Professor Dr. Heinrich Lützeler ist Ordinarius für Kunstgeschichte an der Universität Bonn: vielen Bonner Studenten aller Fakultäten durch Anschaulichkeit, Temperament und Allgemeinverständlichkeit seiner „Einführungen“ unvergessen, einer weiteren Öffentlichkeit durch Bücher von „Die christliche Kunst des Abendlandes“ bis zu „Abstrakte Malerei“ bekannt sowie durch vorzügliche Abhandlungen über den Humor, besonders den „köllschen“, welche Kürschners Deutscher Gelehrten-Kalender leider nicht verzeichnet.
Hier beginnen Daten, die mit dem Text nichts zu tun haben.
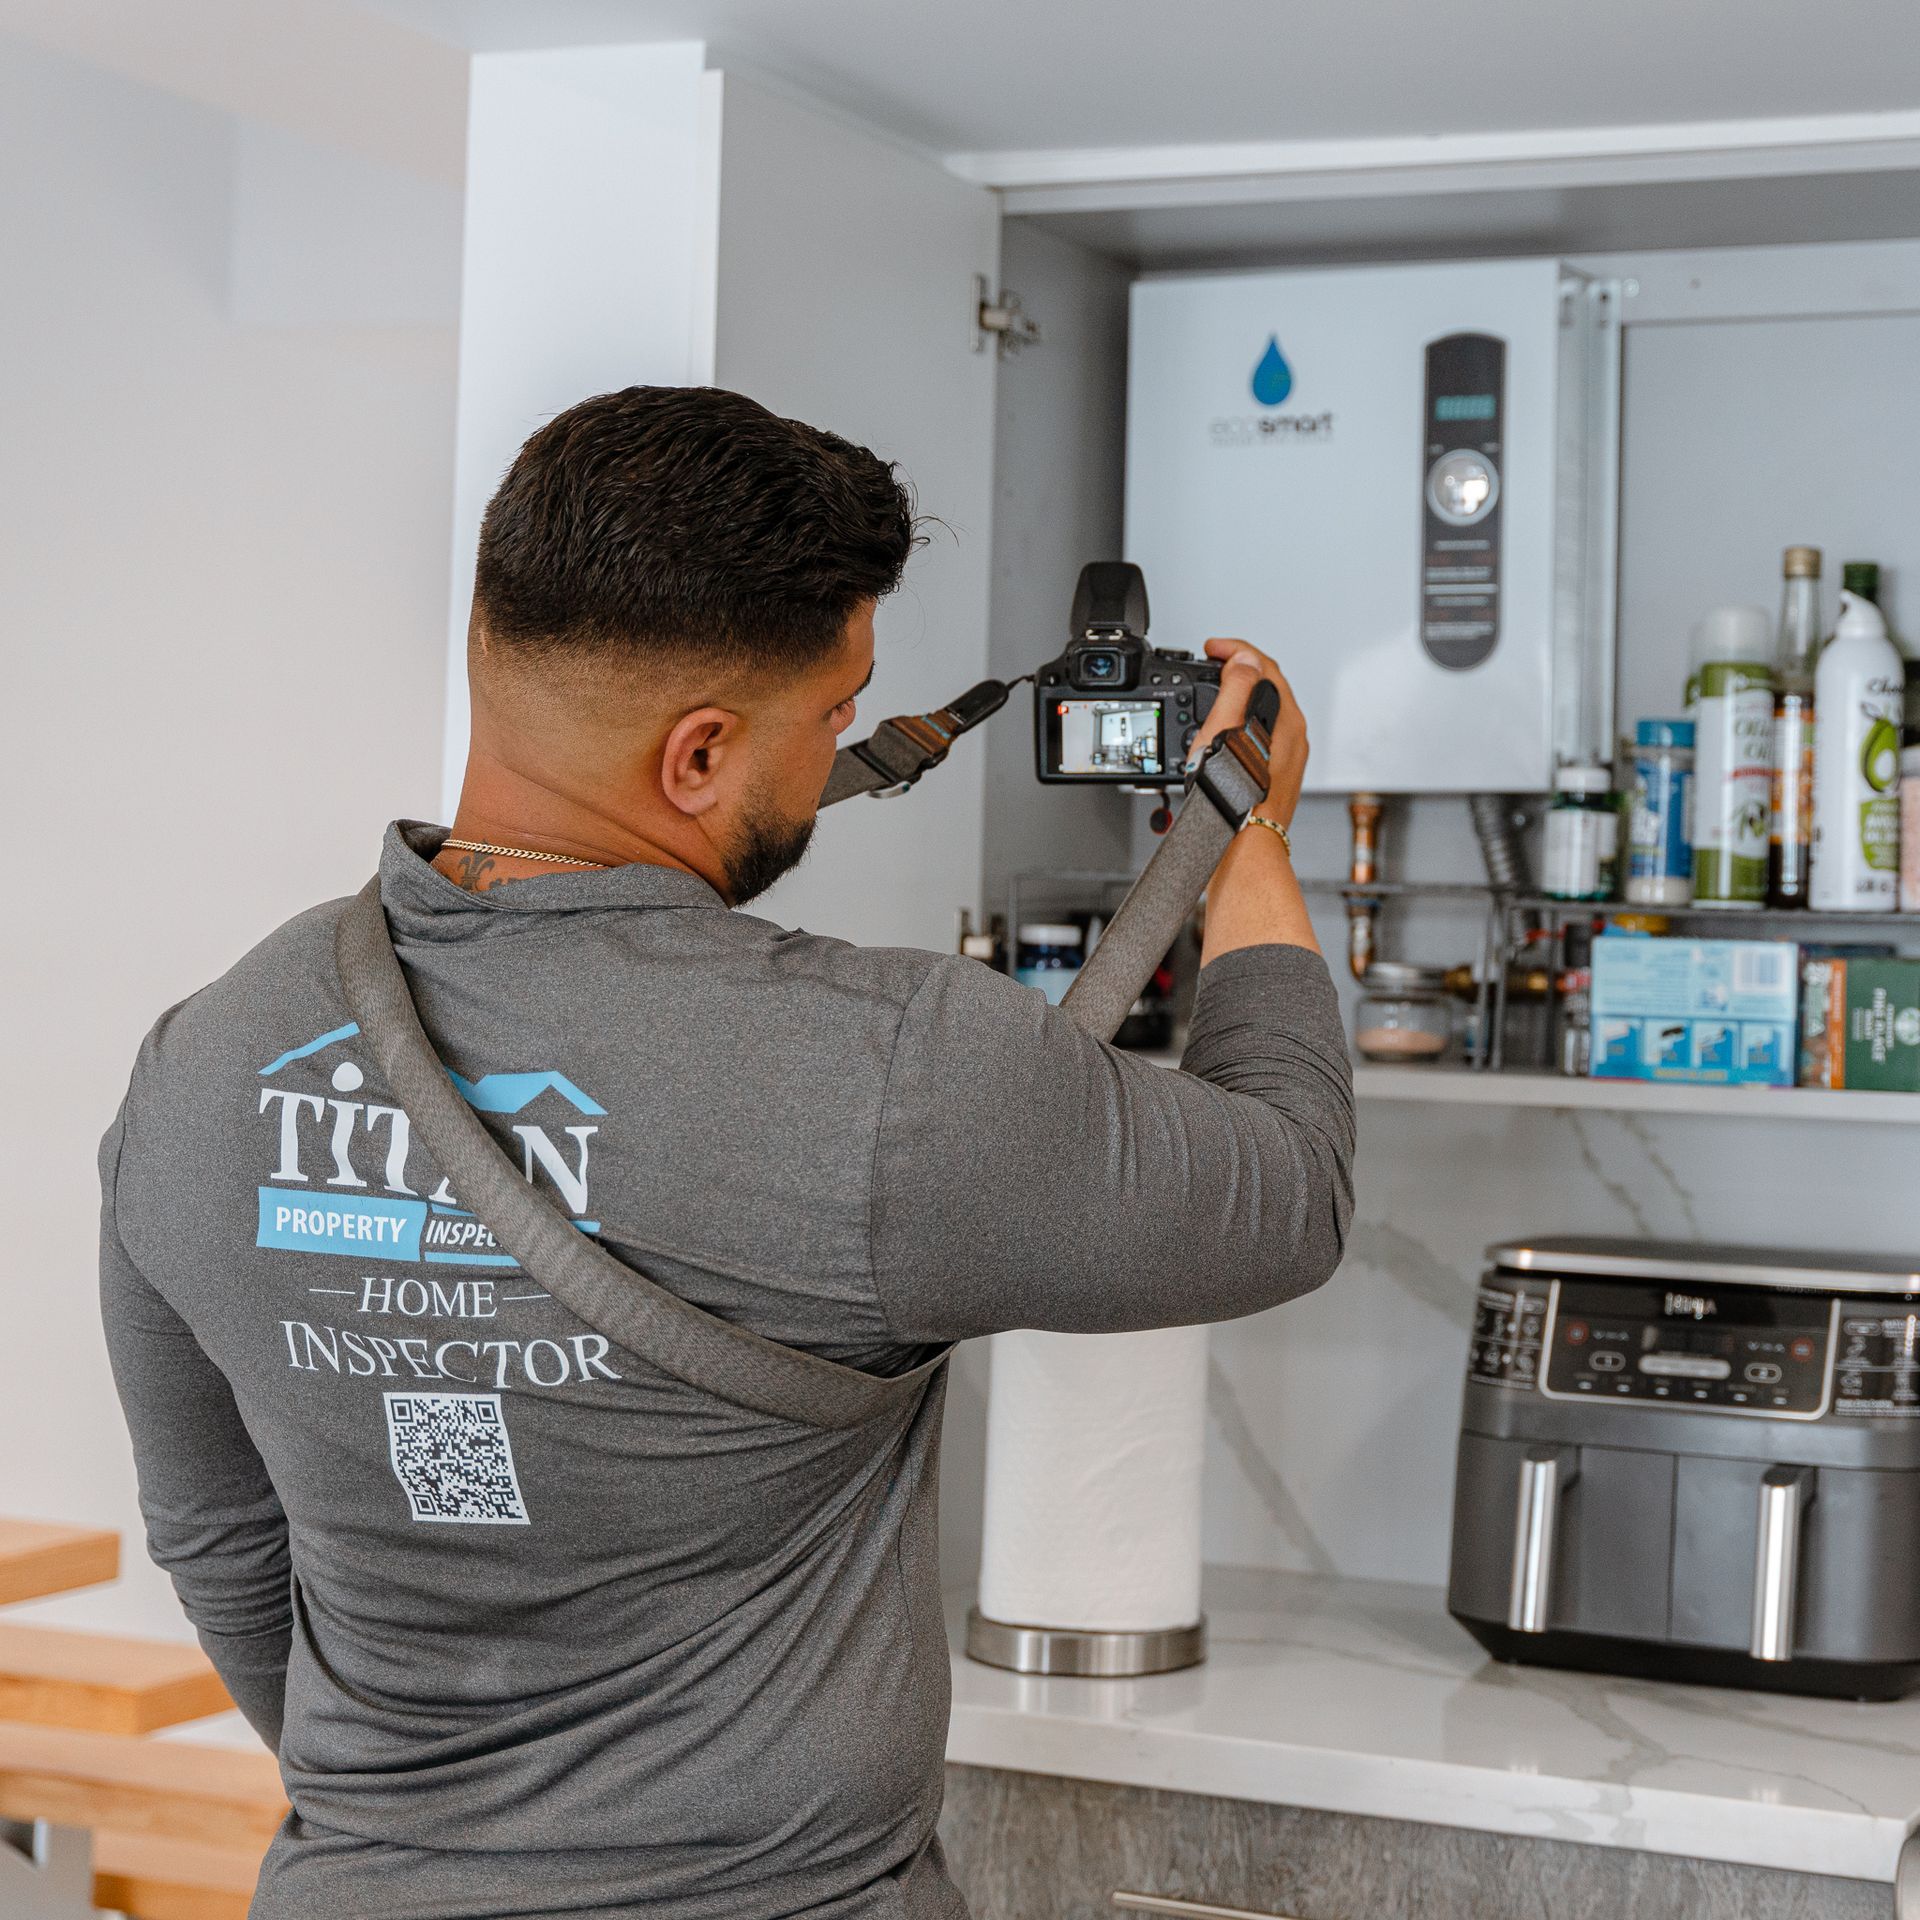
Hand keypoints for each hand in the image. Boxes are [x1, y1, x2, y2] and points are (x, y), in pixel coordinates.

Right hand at [1186, 637, 1308, 824]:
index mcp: (1286, 719)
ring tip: (1213, 692)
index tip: (1212, 648)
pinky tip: (1223, 731)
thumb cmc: (1235, 796)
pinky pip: (1260, 734)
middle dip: (1238, 668)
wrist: (1242, 844)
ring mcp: (1286, 756)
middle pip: (1267, 684)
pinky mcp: (1275, 773)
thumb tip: (1243, 659)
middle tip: (1212, 663)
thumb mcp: (1227, 729)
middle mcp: (1293, 735)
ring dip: (1239, 695)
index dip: (1234, 649)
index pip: (1262, 665)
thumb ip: (1237, 687)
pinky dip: (1241, 720)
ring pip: (1264, 710)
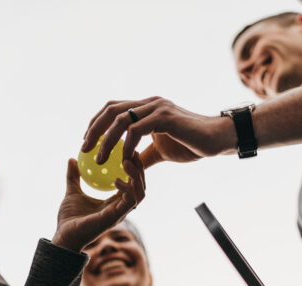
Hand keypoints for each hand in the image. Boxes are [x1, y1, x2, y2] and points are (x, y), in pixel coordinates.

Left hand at [51, 156, 144, 252]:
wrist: (64, 235)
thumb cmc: (69, 218)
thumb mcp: (72, 192)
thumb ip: (74, 177)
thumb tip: (72, 159)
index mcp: (114, 203)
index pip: (131, 184)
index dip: (134, 168)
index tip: (129, 152)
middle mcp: (121, 209)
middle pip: (140, 187)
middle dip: (140, 170)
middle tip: (132, 153)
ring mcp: (120, 214)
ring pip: (140, 194)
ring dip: (137, 177)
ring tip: (127, 162)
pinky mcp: (115, 218)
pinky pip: (129, 202)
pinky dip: (127, 189)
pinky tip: (117, 179)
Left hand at [81, 97, 232, 168]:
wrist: (217, 140)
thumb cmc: (191, 144)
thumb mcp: (159, 152)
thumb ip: (141, 156)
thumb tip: (126, 167)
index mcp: (146, 108)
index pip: (113, 108)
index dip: (96, 123)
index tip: (86, 142)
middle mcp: (149, 103)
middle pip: (111, 109)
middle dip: (94, 129)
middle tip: (84, 149)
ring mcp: (157, 108)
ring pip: (121, 119)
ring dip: (106, 140)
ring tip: (99, 159)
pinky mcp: (165, 117)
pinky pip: (137, 129)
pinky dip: (127, 145)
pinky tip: (124, 160)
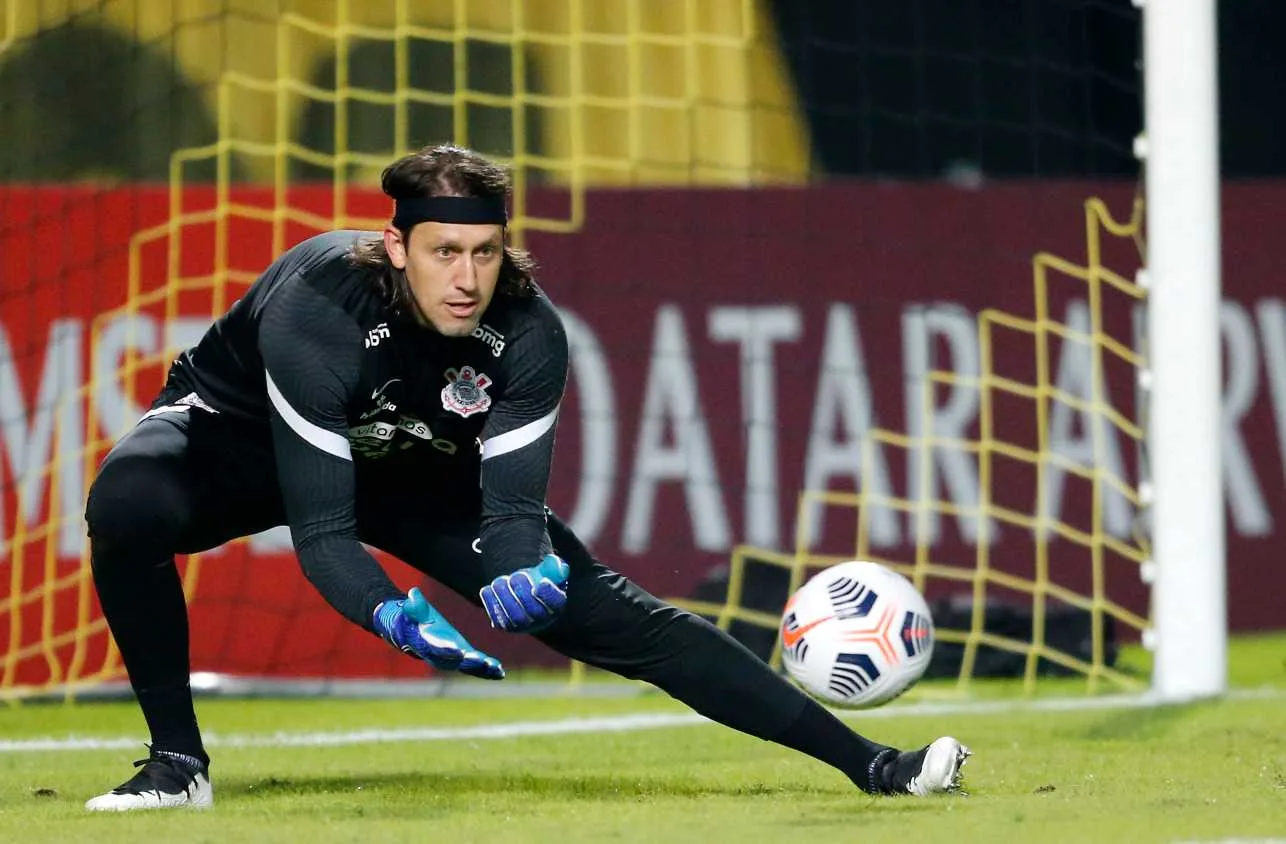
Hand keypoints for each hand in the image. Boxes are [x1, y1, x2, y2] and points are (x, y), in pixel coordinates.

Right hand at [373, 588, 504, 679]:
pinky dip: (486, 671)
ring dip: (482, 669)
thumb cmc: (412, 619)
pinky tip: (500, 673)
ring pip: (467, 666)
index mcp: (428, 643)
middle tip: (483, 662)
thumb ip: (414, 605)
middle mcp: (440, 655)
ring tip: (496, 669)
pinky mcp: (462, 658)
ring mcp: (452, 659)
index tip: (458, 651)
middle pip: (455, 661)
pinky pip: (474, 667)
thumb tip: (413, 595)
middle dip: (470, 662)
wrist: (410, 633)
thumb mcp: (411, 610)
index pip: (436, 647)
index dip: (446, 650)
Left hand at [480, 554, 570, 632]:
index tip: (542, 581)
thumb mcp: (546, 570)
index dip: (549, 594)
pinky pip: (499, 620)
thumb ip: (552, 564)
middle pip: (534, 612)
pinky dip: (492, 604)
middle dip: (524, 593)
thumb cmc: (537, 579)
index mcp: (555, 605)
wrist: (521, 590)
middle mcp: (541, 620)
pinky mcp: (506, 626)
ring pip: (516, 618)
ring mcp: (523, 626)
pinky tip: (488, 589)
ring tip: (499, 581)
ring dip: (506, 598)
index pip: (556, 603)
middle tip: (516, 576)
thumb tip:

Ist die heutige Kunst gesellschaftlich’ heimatlos? Auf diese Frage werden wohl die meisten Leser: „Ja, gewiß“ antworten, „gewiß ist sie von keiner Gesellschaft, getragen – Angelegenheit eines Kreises der Kenner oder auch der Snobs, aber fern unserem wirklichen Leben mit Atomwaffen, wegrennenden Preisen, Automatisation und so weiter.“

In dieser so gewissen Antwort stecken viele recht Ungewisse Probleme – aber reden wir weiter, sozusagen ins „Gewisse“ hinein! Also: man wird mir zum Beweis anführen, sehr viele Menschen kämen heute völlig ohne Kunst aus. Sie seien vielleicht achtbare Ärzte, aufopferungsvolle Krankenpflegerinnen, ernsthafte Pastoren, die mitten im „wirklichen“ Leben stünden – keineswegs nur oberflächliche Holdrios oder verchromte Spitzenverdiener, nein, richtige tüchtige Menschen ... und gerade ihnen sage die Kunst nichts. Ich kann das nur bestätigen; ich kann nur sagen: Ja, das gibt es. Aber verehrter Mitredner, was wollen Sie damit sagen? „Ja, ich will damit zunächst einmal sagen: Früher war es ganz anders. Die Kunst hatte ihren Ort in der Gesellschaft – im Mittelalter, in der Renaissance, im Barock. Alle nahmen daran teil. Alle bejahten sie, weil sie sie verstanden und sinnvoll fanden. Aber heute?“

Fragen wir: Wie war das früher? Die Kunst diente den Menschen. Sie diente den Gläubigen auf ihrem Weg zur Christwerdung. Die Kathedrale wurde dazu „gebraucht“ wie die schlichte Dorfkirche, – der Kelch ebenso wie der Kerzenleuchter. Die Statuen großer Heiliger an den Portalen waren „nützlich“; sie stellten vor Augen, was die Menschen eigentlich sein sollten.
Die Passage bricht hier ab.